I am using Kafka 1.0.1 in my application and I have started using the Idempotent Producer feature that was introduced in 0.11, and I've having trouble understanding the ordering guarantees when using the Idempontent feature.

My producer's configuration is:

enable.idempotence = true

max.in.flight.requests.per.connection = 5

retries = 50

acks = all

According to the documentation:

retries

Setting a value greater than zero will cause the client to resend any record whose send fails with a potentially transient error. Note that this retry is no different than if the client resent the record upon receiving the error. Allowing retries without setting max.in.flight.requests.per.connection to 1 will potentially change the ordering of records because if two batches are sent to a single partition, and the first fails and is retried but the second succeeds, then the records in the second batch may appear first.

enable.idempotence

When set to 'true', the producer will ensure that exactly one copy of each message is written in the stream. If 'false', producer retries due to broker failures, etc., may write duplicates of the retried message in the stream. Note that enabling idempotence requires max.in.flight.requests.per.connection to be less than or equal to 5, retries to be greater than 0 and acks must be 'all'. If these values are not explicitly set by the user, suitable values will be chosen. If incompatible values are set, a ConfigException will be thrown.

My configuration seems to be according to the requirements, but they don't seem to align.

Another question I have has to do with the OutOfOrderSequenceException: According to the documentation, if I get this exception it means that the producer is in risk of becoming out of order.

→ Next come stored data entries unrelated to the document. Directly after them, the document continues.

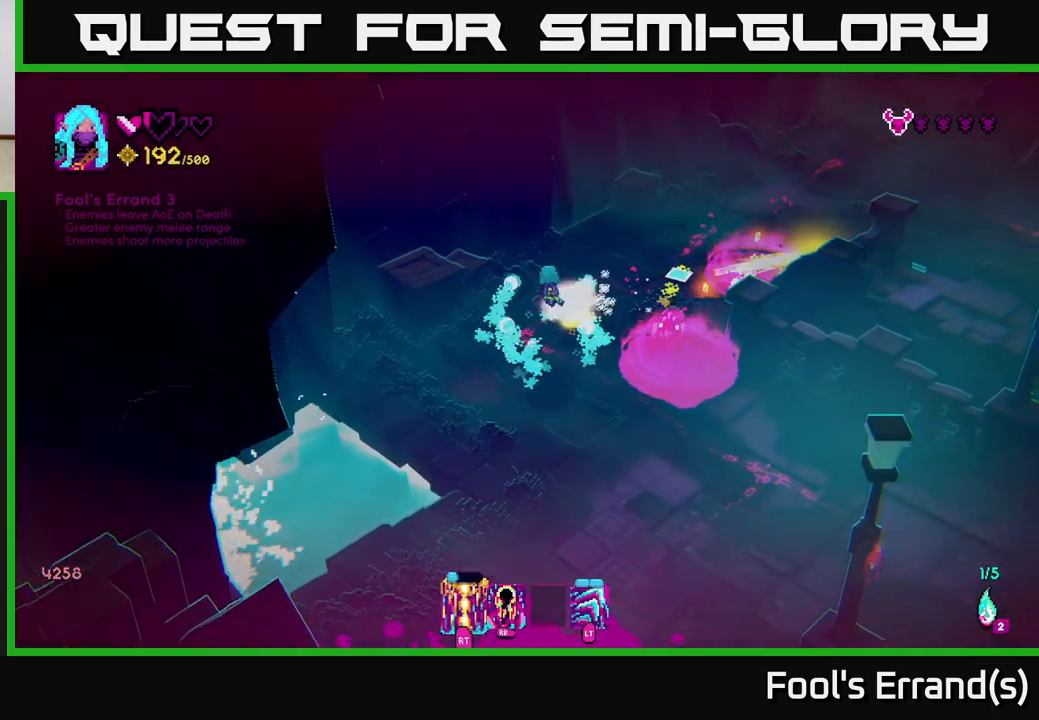
{"buttons": [], "left_stick": "up-right", "right_stick": "down-right", "events": [[33, "left_stick", "up-right"], [150, "right_stick", "down-right"]]}
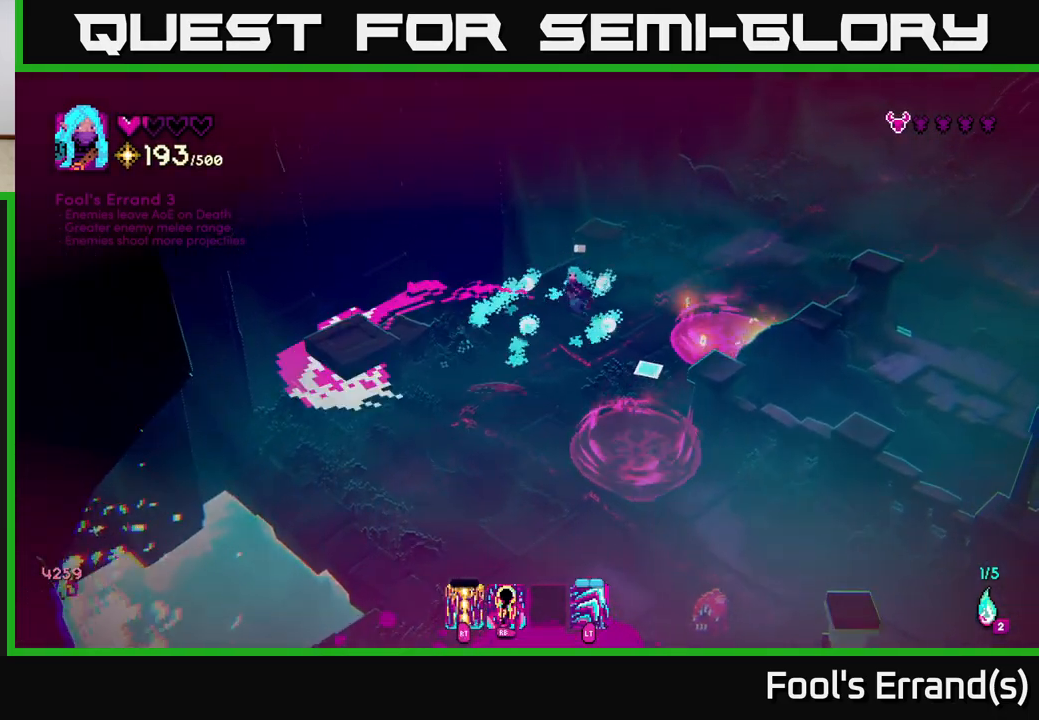
{"buttons": ["R2"], "left_stick": "center", "right_stick": "down-left", "events": [[50, "right_stick", "down"], [217, "right_stick", "down-left"], [367, "left_stick", "down-left"], [450, "R2", "down"], [483, "left_stick", "center"]]}
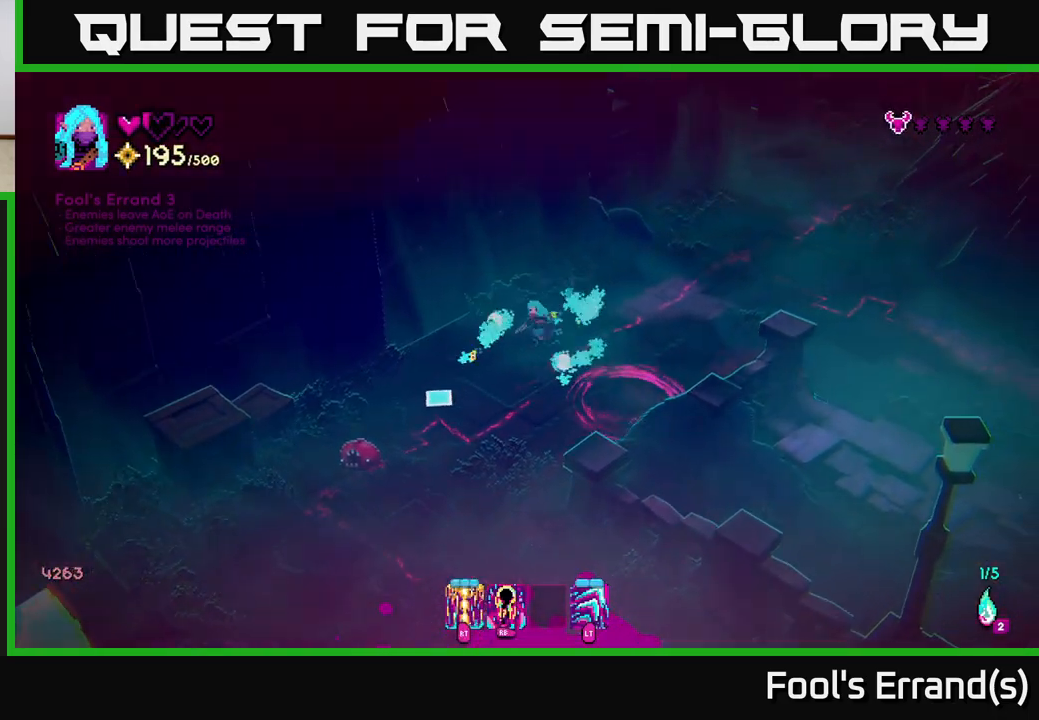
{"buttons": [], "left_stick": "center", "right_stick": "down-left", "events": [[117, "R2", "up"]]}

But if my producer is configured with max.in.flight.requests.per.connection = 5 and let's say that the second request got the out of order exception, what happens to all of the following requests that are already in flight? will this mean that I am for sure out of order?

1

1 Answers

5
votes

The ordering is guaranteed when enabling idempotence in the KafkaProducer.

Even if you have max.in.flight.requests.per.connection larger or equal to 1 an idempotent KafkaProducer will still ensure the ordering within a TopicPartition. The description on the "retries" with the relation to the max.in.flight is only applicable if idempotence is disabled.

An idempotent KafkaProducer uses an internal incrementing sequence number to ensure the ordering up to 5 in.flight requests as described in the Pull-Request #3743:

"[...] we retain the record metadata for 5 older batches."

Also, the documentation on the enable.idempotence informs about having at maximum 5 in-flight request. Otherwise you would get a ConfigException.

More details are given in KAFKA-5494 and the corresponding documentation on Design for max.in.flight > 1 with idempotence enabled. where the steps 5 and 6 will clarify your question:

With the above assumptions in place, the solution is as follows:

  1. We keep track of the last acknowledged sequence sent to a partition. This is updated on every successful ack and thus should always be increasing.

  2. We keep track of the next sequence for a batch bound for a given partition.

  3. We assigned the nextSequence when the batch is drained. We also increment the nextSequence by the record count of a batch.

  4. If a produce request succeeds, we set the last ack’d sequence to be the last sequence of the batch.

  5. If a produce request fails, succeeding in flight batches will also fail with an OutOfOrderSequenceException.

  6. As such, if the sequence number of a batch is not the successor of the last ack’d sequence, and if it fails with an OutOfOrderSequenceException, we consider this to be retriable.

  7. When a batch is requeued, we erase the producer id and sequence number before inserting it in the queue.

  8. When the first inflight batch fails (for whatever reason), we reset the nextSequence to be the lastAckdSequence + 1.

  9. Thus if a batch fails fatally, the sequence numbers of succeeding batches will be different on the retry. This is fine, because the previous failure was an OutOfSequence exception, which categorically means that the request was rejected.

"[...] if my producer is configured with max.in.flight.requests.per.connection = 5 and let's say that the second request got the out of order exception, what happens to all of the following requests that are already in flight? will this mean that I am for sure out of order?"

As mentioned in step 5 and 6 all succeeding in-flight requests will also fail with an retriable OutOfOrderSequenceExcpetion. As retries are greater than 0 the idempotent KafkaProducer will be able to keep the order.